═══ TEXT PASSAGE ═══

From 803ac61d3f6e31c352f4030fbc531da679a70a44 Mon Sep 17 00:00:00 2001
From: Alex Stephen <alexstephen@google.com>
Date: Wed, 29 Apr 2026 13:06:36 -0700
Subject: [PATCH 3/5] PR comments

---
 pyiceberg/expressions/visitors.py   |  9 ++-
 tests/expressions/test_evaluator.py | 96 +++++++++++++++++++++--------
 2 files changed, 76 insertions(+), 29 deletions(-)

diff --git a/pyiceberg/expressions/visitors.py b/pyiceberg/expressions/visitors.py
index 04f0c3f971..9dbe04b564 100644
--- a/pyiceberg/expressions/visitors.py
+++ b/pyiceberg/expressions/visitors.py
@@ -59,7 +59,6 @@
 from pyiceberg.schema import Schema
 from pyiceberg.typedef import EMPTY_DICT, L, LiteralValue, Record, StructProtocol
 from pyiceberg.types import (
-    DateType,
     DoubleType,
     FloatType,
     IcebergType,
@@ -68,7 +67,6 @@
     NestedField,
     PrimitiveType,
     StructType,
-    TimestampNanoType,
     TimestampType,
     TimestamptzType,
 )
@@ -78,13 +76,14 @@
 
 
 def _from_bytes_with_promotion(field_type: PrimitiveType, b: bytes) -> Any:
+    # Integer, Float, Date are 4 bytes
+    # Long, Double, Timestamps are 8 bytes
+    # If we have 4 bytes, we may have to handle type promotion.

═══ DATA PROVIDED ═══

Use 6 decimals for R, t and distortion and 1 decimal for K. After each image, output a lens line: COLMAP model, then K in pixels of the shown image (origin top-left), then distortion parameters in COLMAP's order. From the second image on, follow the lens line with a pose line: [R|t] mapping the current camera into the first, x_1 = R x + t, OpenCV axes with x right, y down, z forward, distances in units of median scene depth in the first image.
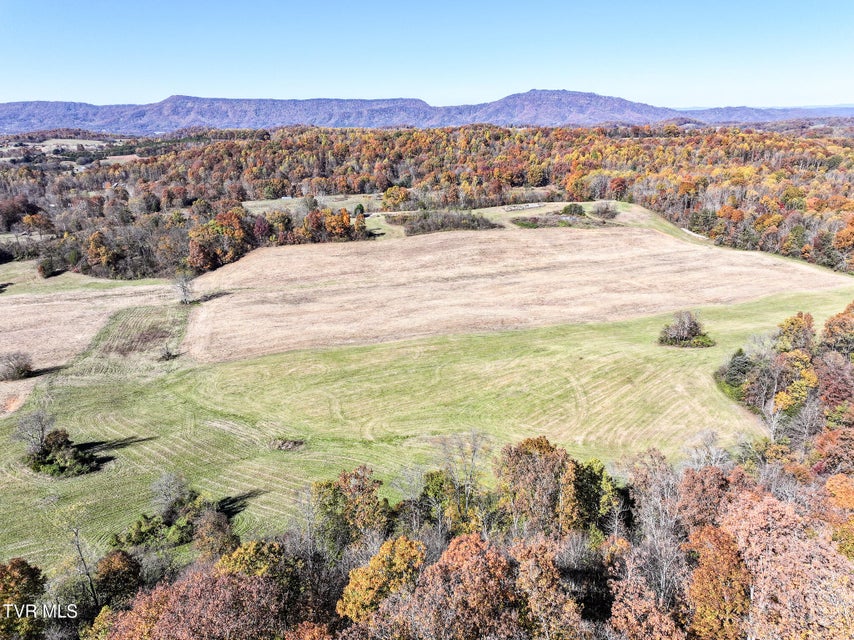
lens RADIAL K [[598.9, 0, 430.1], [0, 598.9, 320.7], [0, 0, 1]] dist [0.001428, 0.010851]
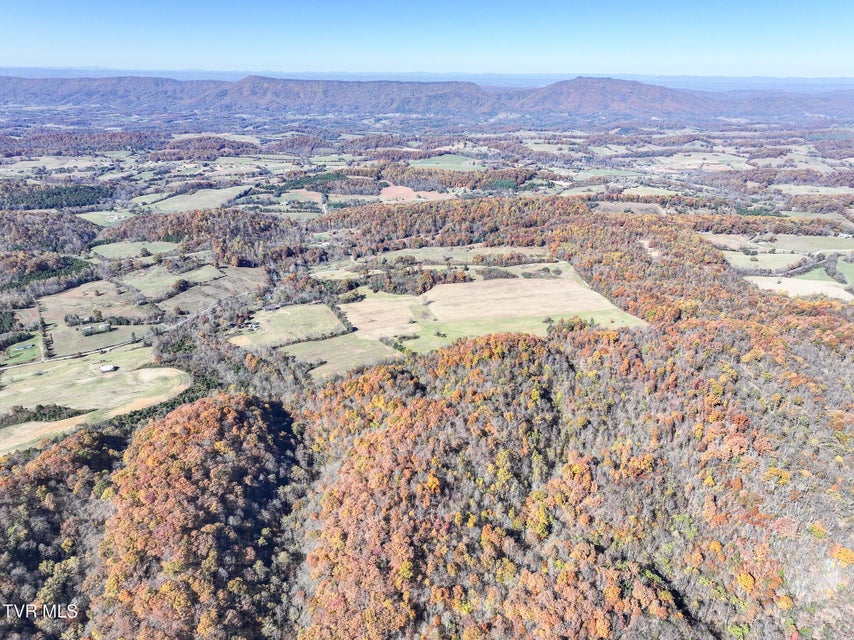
lens RADIAL K [[598.9, 0, 430.1], [0, 598.9, 320.7], [0, 0, 1]] dist [0.001428, 0.010851]
pose [[0.996897, 0.046950, -0.063186, -0.110083], [-0.043030, 0.997146, 0.062032, -0.121072], [0.065918, -0.059121, 0.996072, -2.001262]]
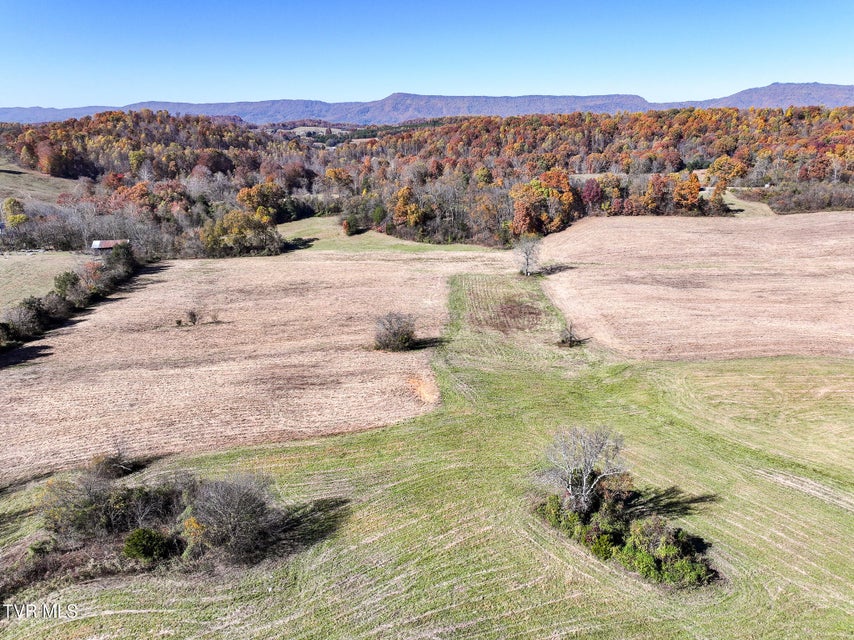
lens RADIAL K [[598.9, 0, 430.1], [0, 598.9, 320.7], [0, 0, 1]] dist [0.001428, 0.010851]
pose [[0.949509, 0.105584, -0.295441, -0.224252], [-0.105318, 0.994296, 0.016860, 0.023780], [0.295536, 0.015106, 0.955212, 0.168654]]
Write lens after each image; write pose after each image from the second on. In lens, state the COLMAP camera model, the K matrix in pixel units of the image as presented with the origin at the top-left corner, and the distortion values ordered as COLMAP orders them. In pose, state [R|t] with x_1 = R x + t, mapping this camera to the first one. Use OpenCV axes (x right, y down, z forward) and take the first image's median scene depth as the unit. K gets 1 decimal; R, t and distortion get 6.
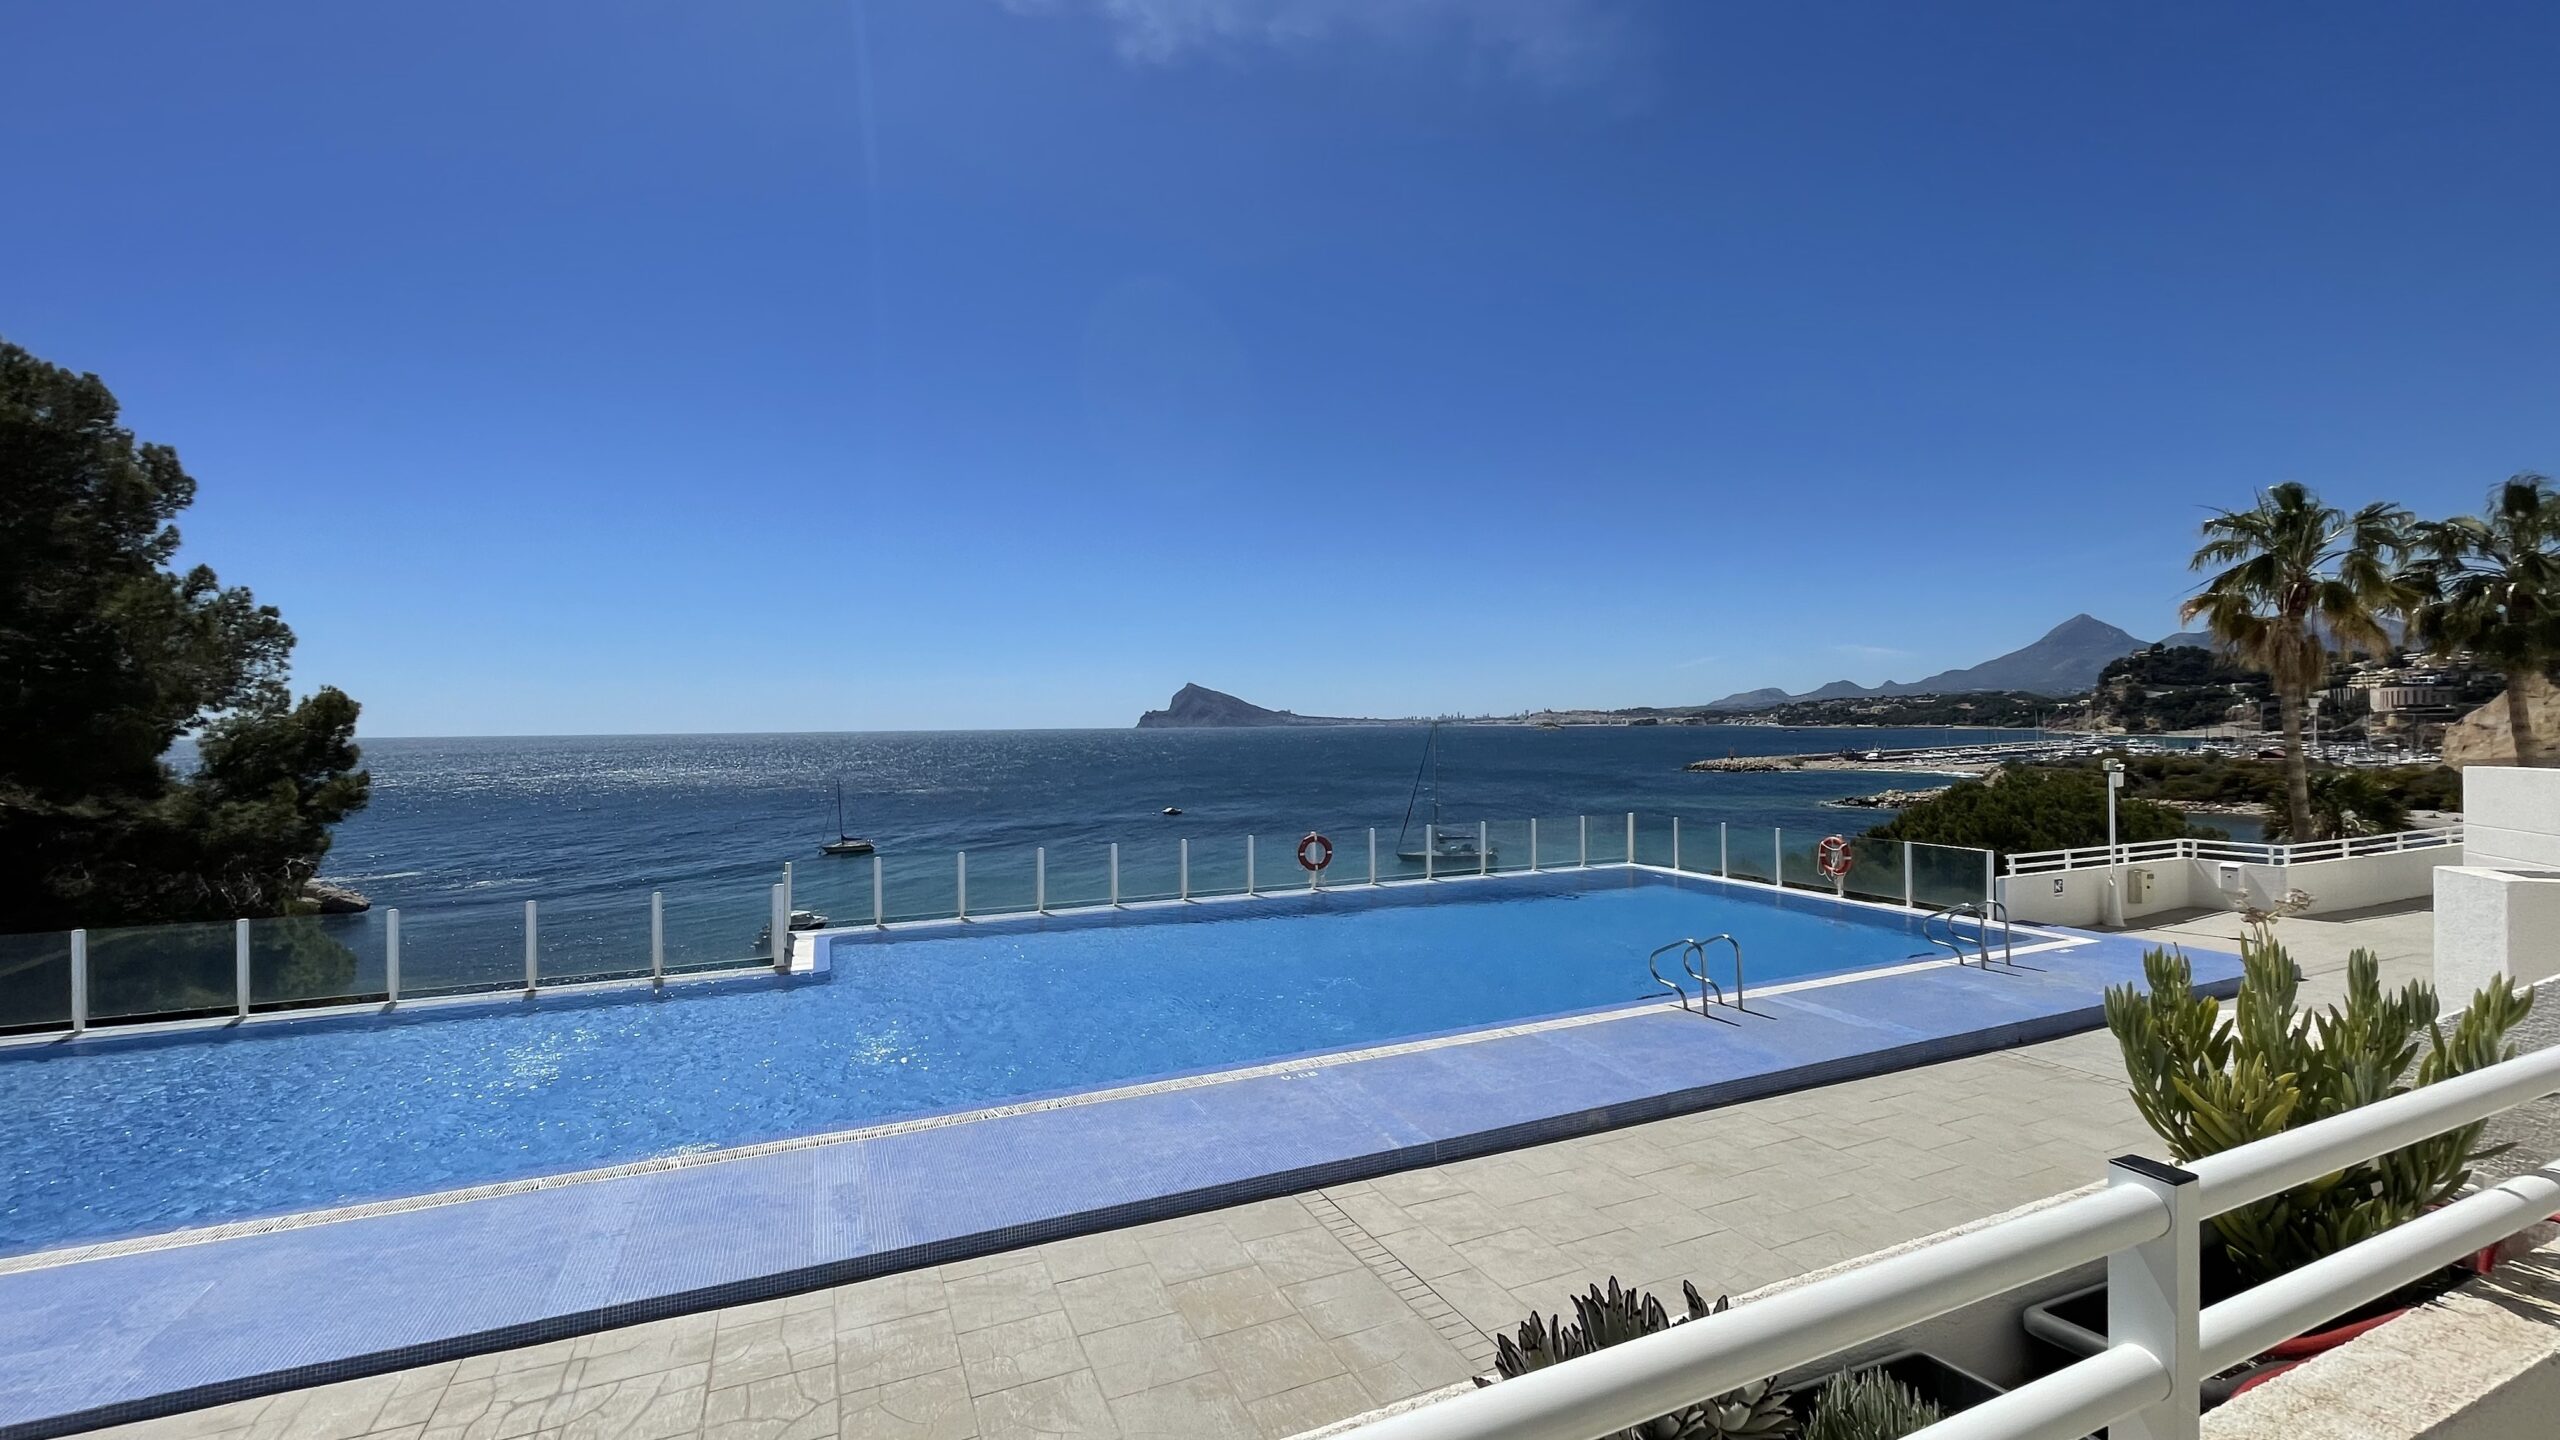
lens RADIAL K [[1035.9, 0, 1275.6], [0, 1035.9, 718.0], [0, 0, 1]] dist [-0.002929, -0.000274]
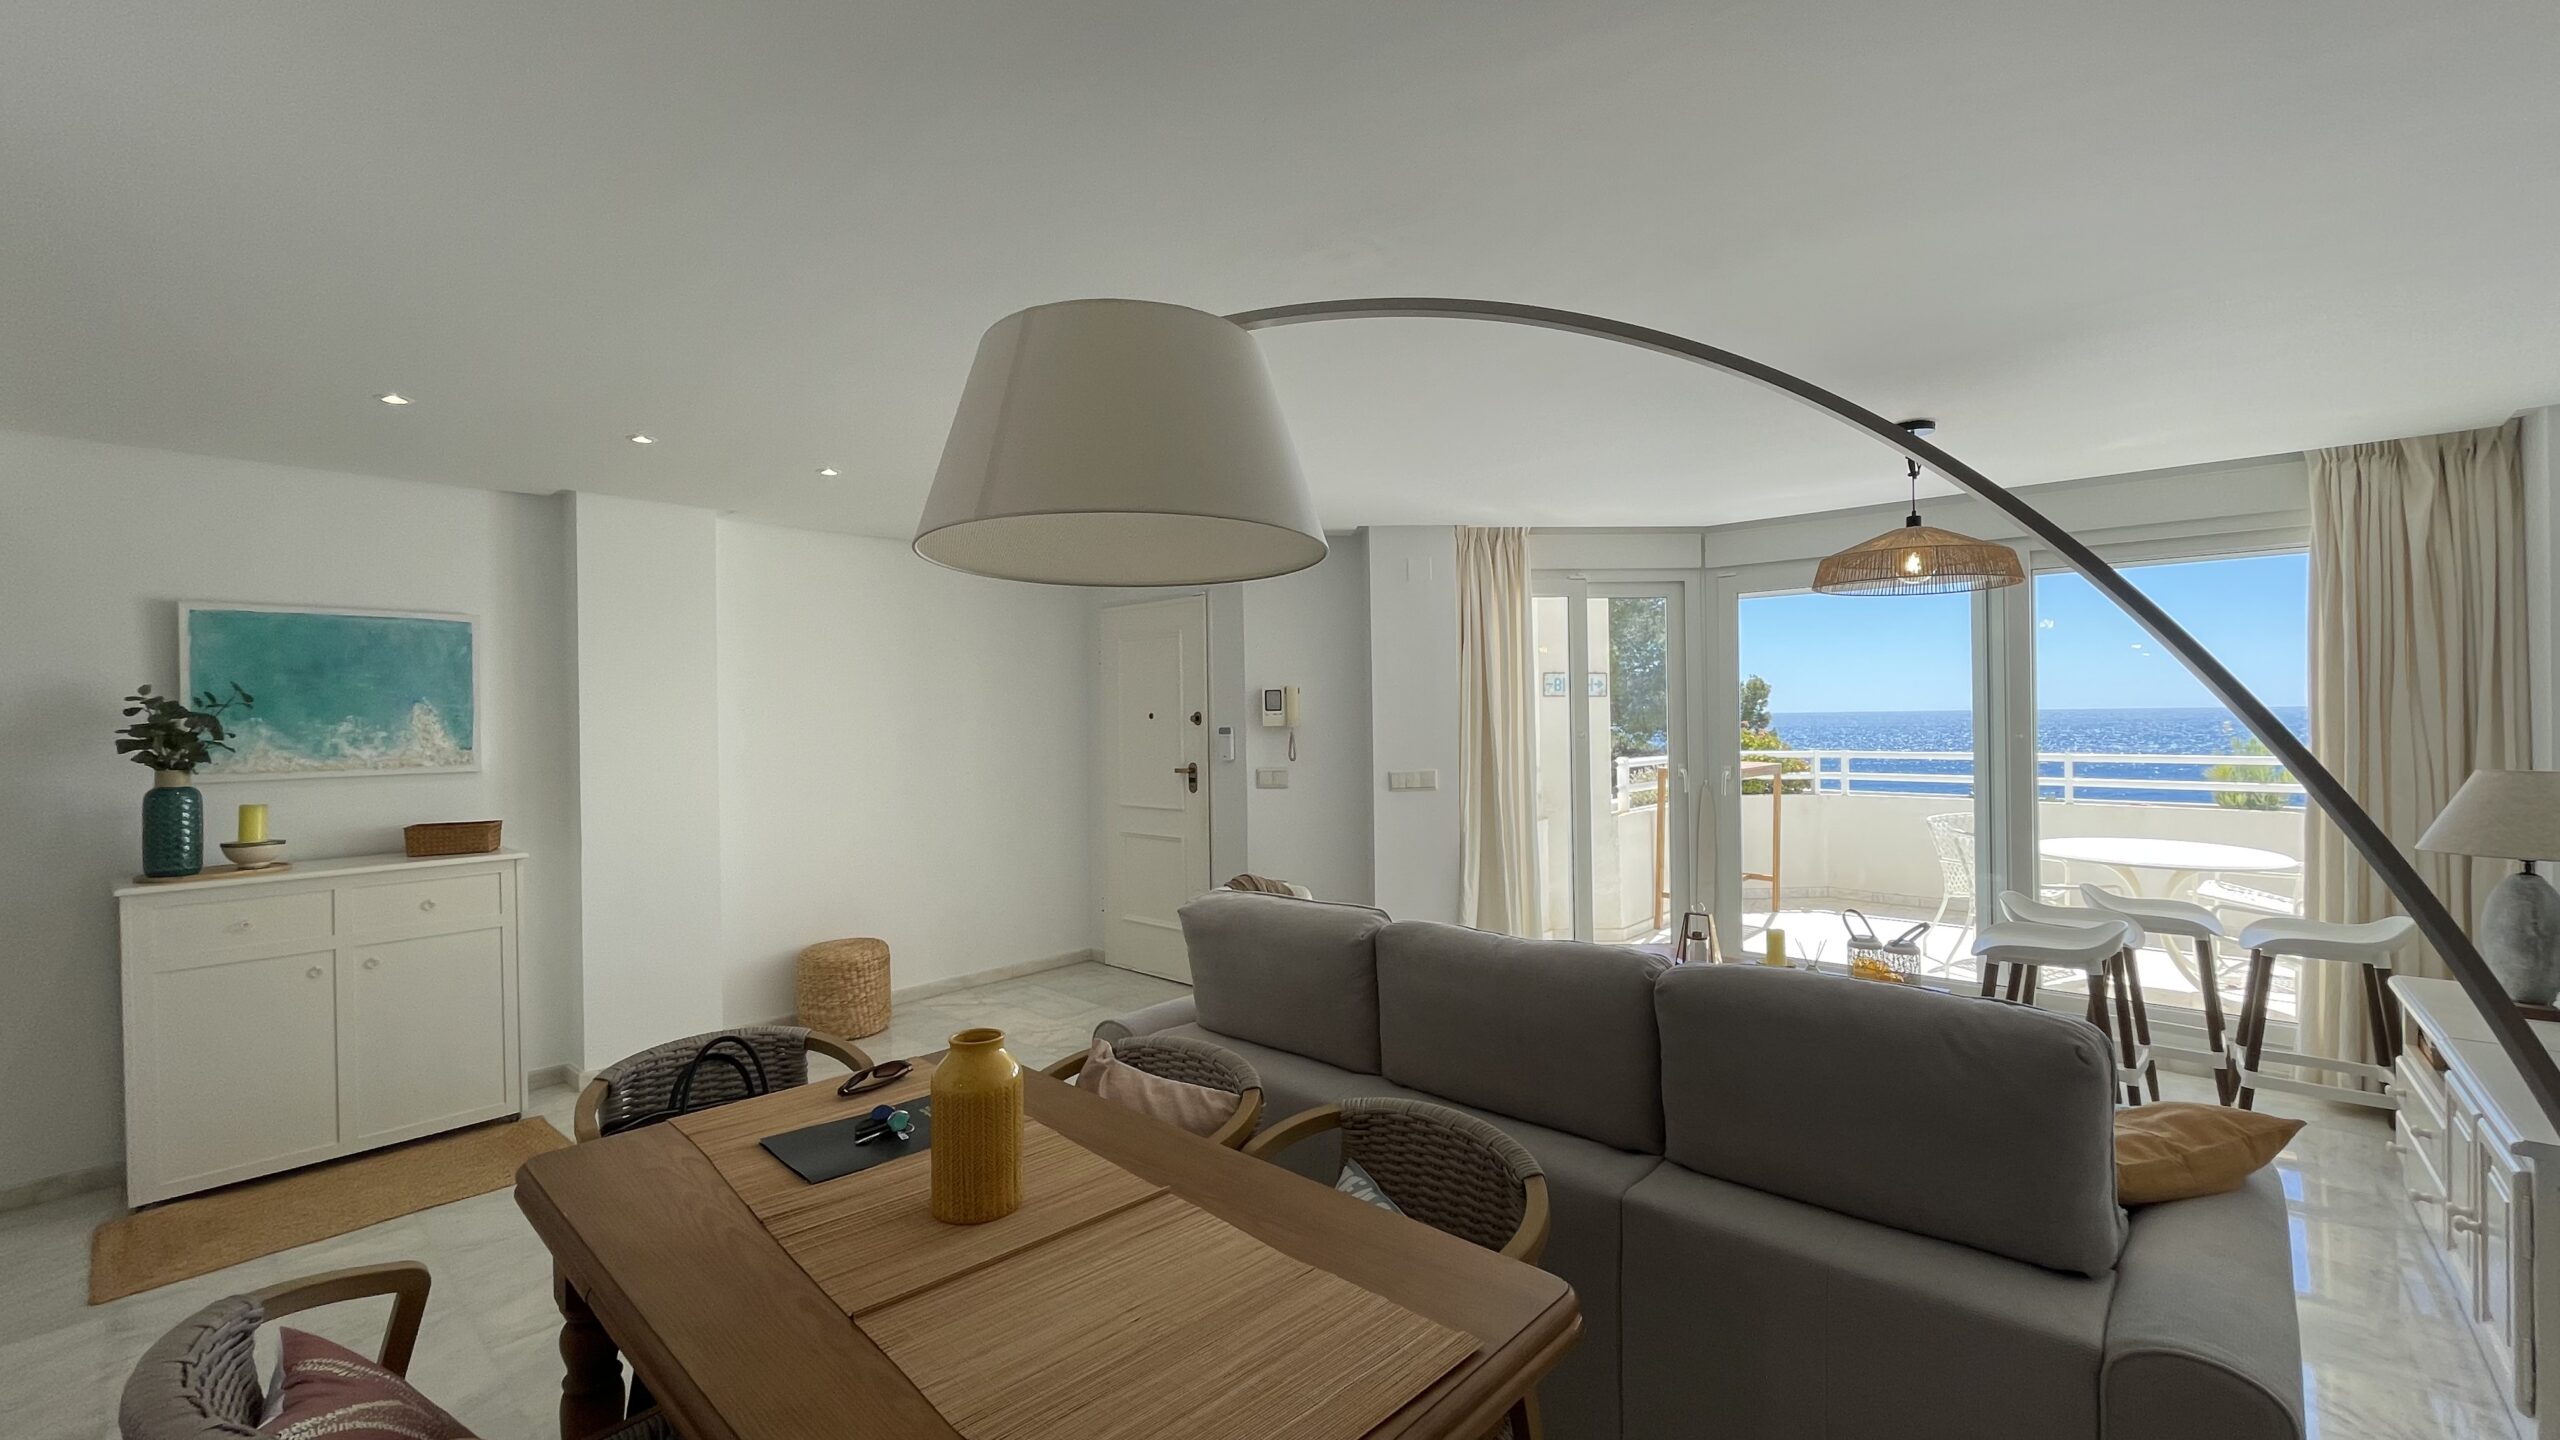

═══

# WORK ITEM
Please copy out the full patch excerpt, character for character. Work from the patch excerpt alone.

# RESPONSE TO THE TASK
From 803ac61d3f6e31c352f4030fbc531da679a70a44 Mon Sep 17 00:00:00 2001
From: Alex Stephen <alexstephen@google.com>
Date: Wed, 29 Apr 2026 13:06:36 -0700
Subject: [PATCH 3/5] PR comments

---
 pyiceberg/expressions/visitors.py   |  9 ++-
 tests/expressions/test_evaluator.py | 96 +++++++++++++++++++++--------
 2 files changed, 76 insertions(+), 29 deletions(-)

diff --git a/pyiceberg/expressions/visitors.py b/pyiceberg/expressions/visitors.py
index 04f0c3f971..9dbe04b564 100644
--- a/pyiceberg/expressions/visitors.py
+++ b/pyiceberg/expressions/visitors.py
@@ -59,7 +59,6 @@
 from pyiceberg.schema import Schema
 from pyiceberg.typedef import EMPTY_DICT, L, LiteralValue, Record, StructProtocol
 from pyiceberg.types import (
-    DateType,
     DoubleType,
     FloatType,
     IcebergType,
@@ -68,7 +67,6 @@
     NestedField,
     PrimitiveType,
     StructType,
-    TimestampNanoType,
     TimestampType,
     TimestamptzType,
 )
@@ -78,13 +76,14 @@
 
 
 def _from_bytes_with_promotion(field_type: PrimitiveType, b: bytes) -> Any:
+    # Integer, Float, Date are 4 bytes
+    # Long, Double, Timestamps are 8 bytes
+    # If we have 4 bytes, we may have to handle type promotion.